- What is a Bloom Filter
- How to use effectively use Bloom filters
- Other considerations for using a bloom filter
- Implementing a bloom filter
- References

# What is a Bloom Filter Link to heading

A bloom filter is a *space efficient* probabilistic data structure that can be used to determine the membership of an element in a given set. In other words, **a bloom filter in itself does not store the elements but only keeps a probabilistic record of the existence of an element in the set.** A bloom filter uses an array of bits to determine a value’s membership, making it far more space efficient than other data structures like trees.

Space efficiency is a trade-off when using bloom filters because a bloom filter is probabilistic, i.e., a bloom filter can give some amount of false positives. In other words, a bloom filter can return true for a value that might not belong to the given set. However, a bloom filter does not have false negatives, i.e., it never returns false for a value that exists because it only allows read and writes but not deletes.

SOURCE INFORMATION:
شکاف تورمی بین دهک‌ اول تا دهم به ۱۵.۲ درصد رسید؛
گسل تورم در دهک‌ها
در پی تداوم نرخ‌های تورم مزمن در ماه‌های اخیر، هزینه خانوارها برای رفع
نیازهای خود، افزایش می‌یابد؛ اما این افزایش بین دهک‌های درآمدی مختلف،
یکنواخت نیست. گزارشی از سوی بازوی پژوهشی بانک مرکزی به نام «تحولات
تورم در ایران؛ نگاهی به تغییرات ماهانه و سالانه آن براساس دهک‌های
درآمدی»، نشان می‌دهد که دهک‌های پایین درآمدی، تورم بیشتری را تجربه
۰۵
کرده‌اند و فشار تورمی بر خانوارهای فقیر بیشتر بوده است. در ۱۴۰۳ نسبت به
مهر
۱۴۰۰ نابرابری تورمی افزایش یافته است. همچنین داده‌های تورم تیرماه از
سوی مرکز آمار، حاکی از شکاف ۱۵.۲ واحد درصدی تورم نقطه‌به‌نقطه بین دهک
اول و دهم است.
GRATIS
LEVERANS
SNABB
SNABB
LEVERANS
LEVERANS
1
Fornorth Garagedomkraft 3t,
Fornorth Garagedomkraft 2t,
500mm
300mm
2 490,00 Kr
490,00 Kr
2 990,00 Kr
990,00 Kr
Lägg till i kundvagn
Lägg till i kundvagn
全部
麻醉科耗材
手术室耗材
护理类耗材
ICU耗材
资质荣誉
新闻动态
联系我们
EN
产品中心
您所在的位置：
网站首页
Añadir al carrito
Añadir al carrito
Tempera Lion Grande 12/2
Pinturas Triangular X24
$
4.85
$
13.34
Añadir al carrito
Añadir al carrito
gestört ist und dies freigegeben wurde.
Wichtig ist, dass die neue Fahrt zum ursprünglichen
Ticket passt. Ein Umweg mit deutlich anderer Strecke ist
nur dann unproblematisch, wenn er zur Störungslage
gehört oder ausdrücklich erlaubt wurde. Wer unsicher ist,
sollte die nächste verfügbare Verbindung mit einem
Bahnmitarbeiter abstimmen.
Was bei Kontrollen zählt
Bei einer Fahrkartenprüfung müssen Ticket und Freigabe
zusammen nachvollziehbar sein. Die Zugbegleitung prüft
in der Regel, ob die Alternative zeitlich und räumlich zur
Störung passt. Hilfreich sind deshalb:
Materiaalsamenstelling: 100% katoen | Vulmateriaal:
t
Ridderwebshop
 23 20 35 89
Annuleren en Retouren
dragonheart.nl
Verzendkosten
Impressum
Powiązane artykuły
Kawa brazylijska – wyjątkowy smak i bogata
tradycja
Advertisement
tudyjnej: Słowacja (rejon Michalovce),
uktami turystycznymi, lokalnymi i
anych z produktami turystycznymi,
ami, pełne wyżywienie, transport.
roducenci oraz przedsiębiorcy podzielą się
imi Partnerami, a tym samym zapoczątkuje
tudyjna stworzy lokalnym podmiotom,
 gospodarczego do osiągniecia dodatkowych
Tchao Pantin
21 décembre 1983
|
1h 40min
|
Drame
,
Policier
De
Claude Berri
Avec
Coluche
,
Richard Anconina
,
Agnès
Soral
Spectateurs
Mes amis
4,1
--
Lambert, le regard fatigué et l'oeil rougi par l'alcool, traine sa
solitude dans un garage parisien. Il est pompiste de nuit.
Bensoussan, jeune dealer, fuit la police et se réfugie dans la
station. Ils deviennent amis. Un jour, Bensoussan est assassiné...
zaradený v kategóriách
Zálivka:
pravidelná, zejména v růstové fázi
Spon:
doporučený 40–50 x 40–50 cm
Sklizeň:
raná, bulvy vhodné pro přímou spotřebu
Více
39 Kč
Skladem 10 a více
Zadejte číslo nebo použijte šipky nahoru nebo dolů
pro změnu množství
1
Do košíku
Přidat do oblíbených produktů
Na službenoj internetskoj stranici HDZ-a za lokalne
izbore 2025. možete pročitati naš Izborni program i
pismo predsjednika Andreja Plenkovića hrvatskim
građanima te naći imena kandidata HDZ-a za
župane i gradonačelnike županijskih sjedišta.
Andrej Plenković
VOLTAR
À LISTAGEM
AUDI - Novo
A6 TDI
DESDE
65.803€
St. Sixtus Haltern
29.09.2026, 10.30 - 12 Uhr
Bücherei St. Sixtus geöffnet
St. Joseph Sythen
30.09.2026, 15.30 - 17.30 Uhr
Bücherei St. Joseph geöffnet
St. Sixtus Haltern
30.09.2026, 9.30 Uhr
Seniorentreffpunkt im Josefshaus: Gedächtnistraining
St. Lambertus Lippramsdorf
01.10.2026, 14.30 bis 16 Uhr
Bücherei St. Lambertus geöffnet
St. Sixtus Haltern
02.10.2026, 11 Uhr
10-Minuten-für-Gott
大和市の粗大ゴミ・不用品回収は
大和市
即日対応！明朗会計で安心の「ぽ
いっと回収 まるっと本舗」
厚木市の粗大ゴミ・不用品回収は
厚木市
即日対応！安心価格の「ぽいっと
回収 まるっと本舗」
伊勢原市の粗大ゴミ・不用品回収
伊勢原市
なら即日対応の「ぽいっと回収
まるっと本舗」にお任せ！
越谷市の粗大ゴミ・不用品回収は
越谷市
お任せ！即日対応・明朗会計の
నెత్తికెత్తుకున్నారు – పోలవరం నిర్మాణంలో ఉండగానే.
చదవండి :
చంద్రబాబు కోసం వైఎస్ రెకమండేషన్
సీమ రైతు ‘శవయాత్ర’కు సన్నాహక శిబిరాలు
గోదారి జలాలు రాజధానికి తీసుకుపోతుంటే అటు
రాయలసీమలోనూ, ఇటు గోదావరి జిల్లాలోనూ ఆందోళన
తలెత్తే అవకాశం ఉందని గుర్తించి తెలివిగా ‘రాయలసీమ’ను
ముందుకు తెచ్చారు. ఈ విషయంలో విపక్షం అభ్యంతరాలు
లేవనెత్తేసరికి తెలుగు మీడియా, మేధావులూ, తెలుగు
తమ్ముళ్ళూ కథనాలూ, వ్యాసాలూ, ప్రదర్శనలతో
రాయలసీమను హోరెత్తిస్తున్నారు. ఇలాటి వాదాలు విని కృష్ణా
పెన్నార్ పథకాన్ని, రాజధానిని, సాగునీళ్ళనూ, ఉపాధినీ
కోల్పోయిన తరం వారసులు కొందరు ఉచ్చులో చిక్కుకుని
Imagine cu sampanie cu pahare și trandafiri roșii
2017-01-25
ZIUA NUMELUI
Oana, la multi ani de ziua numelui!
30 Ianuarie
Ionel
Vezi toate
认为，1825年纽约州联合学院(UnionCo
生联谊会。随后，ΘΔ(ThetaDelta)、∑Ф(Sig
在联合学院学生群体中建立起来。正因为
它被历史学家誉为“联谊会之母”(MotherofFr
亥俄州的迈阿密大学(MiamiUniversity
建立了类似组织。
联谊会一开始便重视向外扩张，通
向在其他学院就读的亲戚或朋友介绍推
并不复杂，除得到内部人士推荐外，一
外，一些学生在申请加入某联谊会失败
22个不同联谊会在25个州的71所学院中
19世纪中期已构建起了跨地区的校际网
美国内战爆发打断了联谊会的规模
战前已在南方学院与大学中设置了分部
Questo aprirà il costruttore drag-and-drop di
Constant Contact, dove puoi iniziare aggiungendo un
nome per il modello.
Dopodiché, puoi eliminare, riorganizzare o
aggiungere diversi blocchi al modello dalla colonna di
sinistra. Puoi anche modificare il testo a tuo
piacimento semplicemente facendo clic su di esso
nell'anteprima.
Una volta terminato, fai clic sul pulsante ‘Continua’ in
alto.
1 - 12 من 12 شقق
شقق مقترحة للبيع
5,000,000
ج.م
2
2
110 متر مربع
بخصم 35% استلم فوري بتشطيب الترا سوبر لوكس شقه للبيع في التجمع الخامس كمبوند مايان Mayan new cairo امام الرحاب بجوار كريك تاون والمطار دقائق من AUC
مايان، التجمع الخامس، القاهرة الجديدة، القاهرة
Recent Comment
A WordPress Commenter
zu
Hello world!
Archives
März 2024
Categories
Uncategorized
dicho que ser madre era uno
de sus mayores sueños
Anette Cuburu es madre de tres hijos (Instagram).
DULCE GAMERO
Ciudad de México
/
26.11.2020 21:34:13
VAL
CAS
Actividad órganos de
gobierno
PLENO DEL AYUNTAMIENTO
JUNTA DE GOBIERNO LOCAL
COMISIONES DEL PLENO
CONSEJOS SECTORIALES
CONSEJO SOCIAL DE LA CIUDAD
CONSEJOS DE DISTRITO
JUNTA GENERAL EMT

ACTIVITY 1:
In the Bloom filter text, what does a bloom filter use to determine a value's membership?
ACTIVITY 2:
Quote the Bloom filter text from "A bloom filter is a" to "but not deletes.".
ACTIVITY 3:
Check each statement against the Bloom filter text and mark it yes or no, quoting the words that decide it: (a) A bloom filter stores the elements of the set. (b) A bloom filter can give false positives. (c) A bloom filter allows deletes.

RESPONSE AREA 1:
An array of bits.

RESPONSE AREA 2:
A bloom filter is a *space efficient* probabilistic data structure that can be used to determine the membership of an element in a given set. In other words, **a bloom filter in itself does not store the elements but only keeps a probabilistic record of the existence of an element in the set.** A bloom filter uses an array of bits to determine a value’s membership, making it far more space efficient than other data structures like trees.

Space efficiency is a trade-off when using bloom filters because a bloom filter is probabilistic, i.e., a bloom filter can give some amount of false positives. In other words, a bloom filter can return true for a value that might not belong to the given set. However, a bloom filter does not have false negatives, i.e., it never returns false for a value that exists because it only allows read and writes but not deletes.

RESPONSE AREA 3:
(a) No: "a bloom filter in itself does not store the elements but only keeps a probabilistic record of the existence of an element in the set"
(b) Yes: "a bloom filter can give some amount of false positives"
(c) No: "it only allows read and writes but not deletes"